Catenaccio e contropiede per sconfiggere il virus
Gentile direttore, sono un ricercatore che si occupa di biologia molecolare. Le propongo una interpretazione “calcistica” della lotta al coronavirus. Lo sport e la ricerca vengono spesso associati in occasione delle campagne di raccolta fondi. Più spesso vengono contrapposti, specie quando si fa rilevare la sproporzione tra i fondi che l’Italia dedica alla ricerca. Se quella che stiamo affrontando fosse una competizione sportiva, bisognerebbe constatare che la caratteristica più diabolica dell’avversario che stiamo affrontando è la sua capacità di indurci a sottovalutarlo.
Propongo quindi un’analisi “calcistica” della partita che si è giocata tra la città di Wuhan e il Covid-19, non tanto per recriminare su cosa andasse fatto, ma soprattutto per evidenziare cosa possiamo ancora fare. La partita si è svolta in tre fasi. Dalla seconda metà di dicembre al 22 gennaio si è assistito a un aumento esponenziale dei casi: ogni contagiato infettava in media quattro persone. È quello che si sarebbe ottenuto giocando a calcio senza portiere e senza difesa. Il drammatico risultato ha determinato un cambio di allenatore, con la nomina di un noto scienziato che ha spinto il governo a passare alla seconda fase, iniziata il 23 gennaio, con l’imposizione del blocco delle attività e le misure che abbiamo imparato a conoscere bene. In termini calcistici, potremmo dire che in questa fase Wuhan è passata dal non avere difesa al “catenaccio”. I risultati si sono visti, ma dopo un po’ si è capito che non sarebbe stato abbastanza. I casi continuavano ad aumentare, anche se a ritmo inferiore. È una partita che purtroppo stiamo continuando a vedere, in Europa e negli Usa.

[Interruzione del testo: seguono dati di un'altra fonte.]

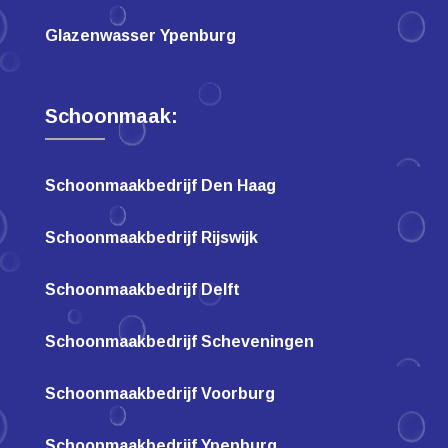
Glazenwasser Ypenburg
Schoonmaak:
Schoonmaakbedrijf Den Haag
Schoonmaakbedrijf Rijswijk
Schoonmaakbedrijf Delft
Schoonmaakbedrijf Scheveningen
Schoonmaakbedrijf Voorburg
Schoonmaakbedrijf Ypenburg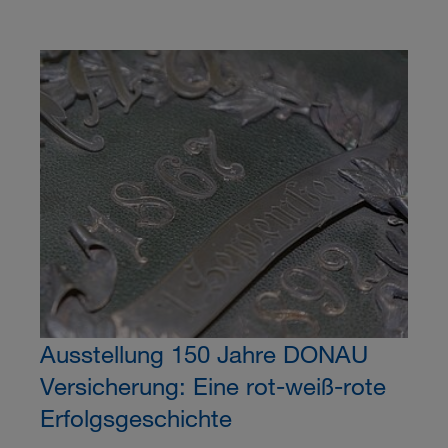
Ausstellung 150 Jahre DONAU
Versicherung: Eine rot-weiß-rote
Erfolgsgeschichte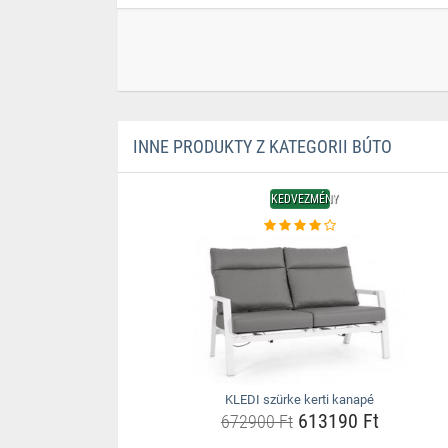
INNE PRODUKTY Z KATEGORII BÚTO
KEDVEZMÉNY
KLEDI szürke kerti kanapé
613190 Ft
672900 Ft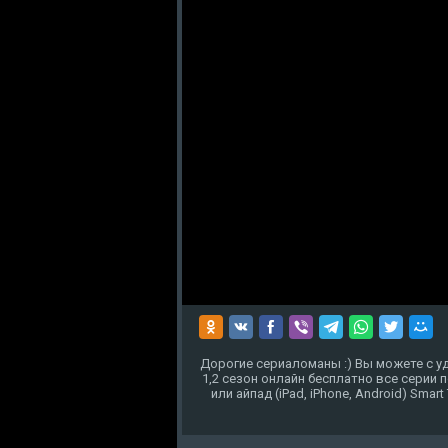
Дорогие сериаломаны :) Вы можете с 
1,2 сезон онлайн бесплатно все серии
или айпад (iPad, iPhone, Android) Smar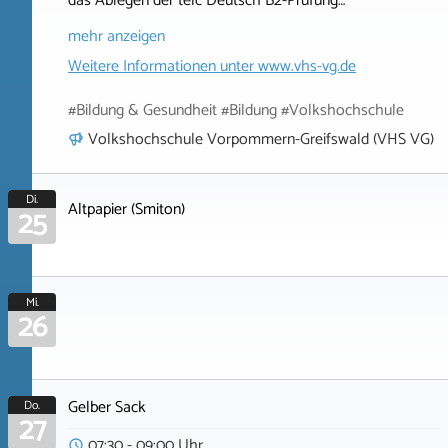
das Ablegen der telc Deutsch B2-Prüfung…
mehr anzeigen
Weitere Informationen unter
www.vhs-vg.de
#Bildung & Gesundheit #Bildung #Volkshochschule
Volkshochschule Vorpommern-Greifswald (VHS VG)
Di.
Altpapier (Smiton)
25
Mi.
26
Gelber Sack
Do.
27
07:30 - 09:00 Uhr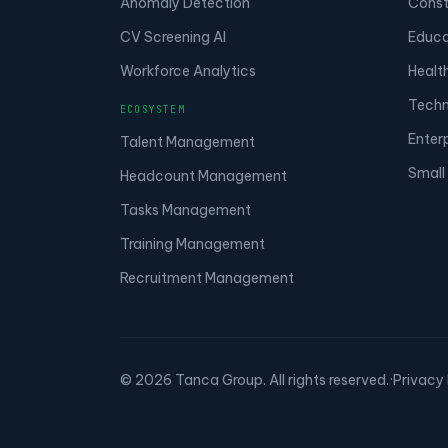
Anomaly Detection
Const
CV Screening AI
Educa
Workforce Analytics
Healt
Techn
ECOSYSTEM
Enter
Talent Management
Small
Headcount Management
Tasks Management
Training Management
Recruitment Management
© 2026 Tanca Group. All rights reserved.
·
Privacy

Se dovessi riassumere quello che stiamo facendo, direi che ci siamo chiusi in difesa con la marcatura a uomo, sperando di portare via almeno un pareggio con l’inizio della bella stagione. Però Wuhan e la Cina non si sono limitati a fare questo, e stanno vincendo. Nella terza fase hanno, infatti, scoperto l’importanza del gioco d’anticipo e della ripartenza, prendendo misure ancora più drastiche. In conclusione, dopo essere stata travolta dal Covid19, la Cina lo ha battuto in meno di un mese, non soltanto inasprendo la marcatura a uomo col mantenimento di un “lockdown” severo, ma soprattutto prendendo in contropiede il virus, con la quarantena dei casi non accertati. Ma non è detto che sia l’unica strategia possibile. In Corea l’epidemia è stata domata efficientemente con un approccio che potremmo definire più “a zona”. Taiwan si è dimostrata più previdente, evitando il “lockdown” con uno schema di gioco che ricorda molto il Brasile degli anni d’oro.
Per tornare a noi, restando sulla metafora calcistica, nelle zone in cui il contagio è molto diffuso bisogna marcare il virus ancora più stretto, e giocare il più possibile in contropiede. Nelle regioni meno colpite, possiamo forse permetterci di giocare di più “a zona”. Il catenaccio è una delle nostre grandi specialità, ma contro questo virus non è abbastanza, se non lo si associa a un robusto contropiede.